In many NLP tasks, syntactic information is viewed as useful, and a variety of new approaches incorporate syntactic information in their underlying models. Within the context of this thesis, we hypothesize that syntax may provide a level of abstraction that can be beneficial when there is little available labeled data. We pursue this line of research particularly for low-resource relation extraction, and we look at the following question:
(iii) What is the impact of syntactic dependency representations in low-resource neural relation extraction?
We design a neural architecture over dependency paths combined with domain- specific word embeddings to extract and classify semantic relations in a low-resource domain. We explore the use of different syntactic dependency representations in a neural model and compare various dependency schemes. We further compare with a syntax-agnostic approach and perform an error analysis to gain a better understanding of the results.

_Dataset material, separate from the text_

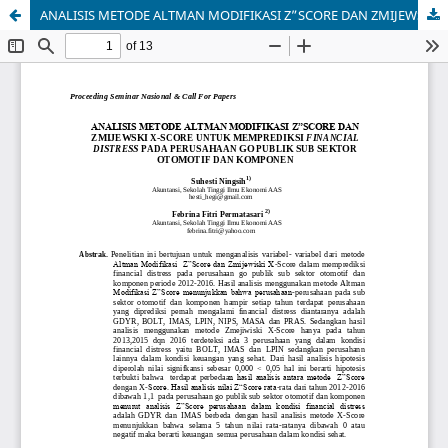
ANALISIS METODE ALTMAN MODIFIKASI Z”SCORE DAN ZMIJEWSKI X-SCORE UNTUK MEMPREDIKSI FINANCIAL DISTRESS PADA PERUSAHAAN GO PUBLIK SUB SEKTOR OTOMOTIF DAN KOMPONEN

Research Question II. How can we incorporate domain knowledge in low-resource NLP?
Technical domains often have knowledge resources that encode domain knowledge in a structured format. There is currently a line of research that tries to incorporate this knowledge encoded in domain resources in NLP systems. The domain knowledge can be leveraged either to provide weak supervision or to include additional information not available in text corpora to improve the model’s performance. Here, we explore this line of research in low-resource scenarios by addressing the following questions:
- How can we take advantage of existing domain-specific knowledge resources to enhance our models?
We investigate the impact of domain knowledge resources in enhancing embedding models. We augment the domain-specific model by providing vector representations for infrequent and unseen technical terms using a domain knowledge resource and evaluate its impact by intrinsic and extrinsic evaluations.
Given the availability of domain-specific knowledge resources, distant supervision can be applied to generate automatically labeled training data in low-resource domains. In this thesis, we explore the use of distant supervision for low-resource Named Entity Recognition (NER) in various domains and languages. We here address the following question:
- How can we address the problem of low-resource NER using distantly supervised data?
The outcome of distant supervision, however, is often noisy. To address this issue, we explore the following research question:
- How can we exploit a reinforcement learning approach to improve NER in low-resource scenarios?
We present a system which addresses the problem of noisy, distantly supervised data using reinforcement learning and partial annotation learning.
Research Question III. How can we address the challenges of low-resource scenarios using transfer learning techniques?
Transfer learning has yielded significant improvements in various NLP tasks. The most dominant practice of transfer learning is to pre-train embedding representations on a large unlabeled text corpus and then to transfer these representations to a supervised target task using labeled data. We explore this idea, namely sequential transfer learning of word embeddings, in the first research question (i.e., RQ I above).
Further, we consider the transfer of models between two linguistic variants such as genre and language, when little (i.e., low-resource) or no data (i.e., zero-resource) is available for a target genre or language. We study this challenging setup in two natural language understanding tasks using meta- learning. Accordingly, we investigate the following research questions:
- Can meta-learning assist us in coping with low-resource settings in natural language understanding (NLU) tasks?
- What is the impact of meta-learning on the performance of pre-trained language models in cross-lingual NLU tasks?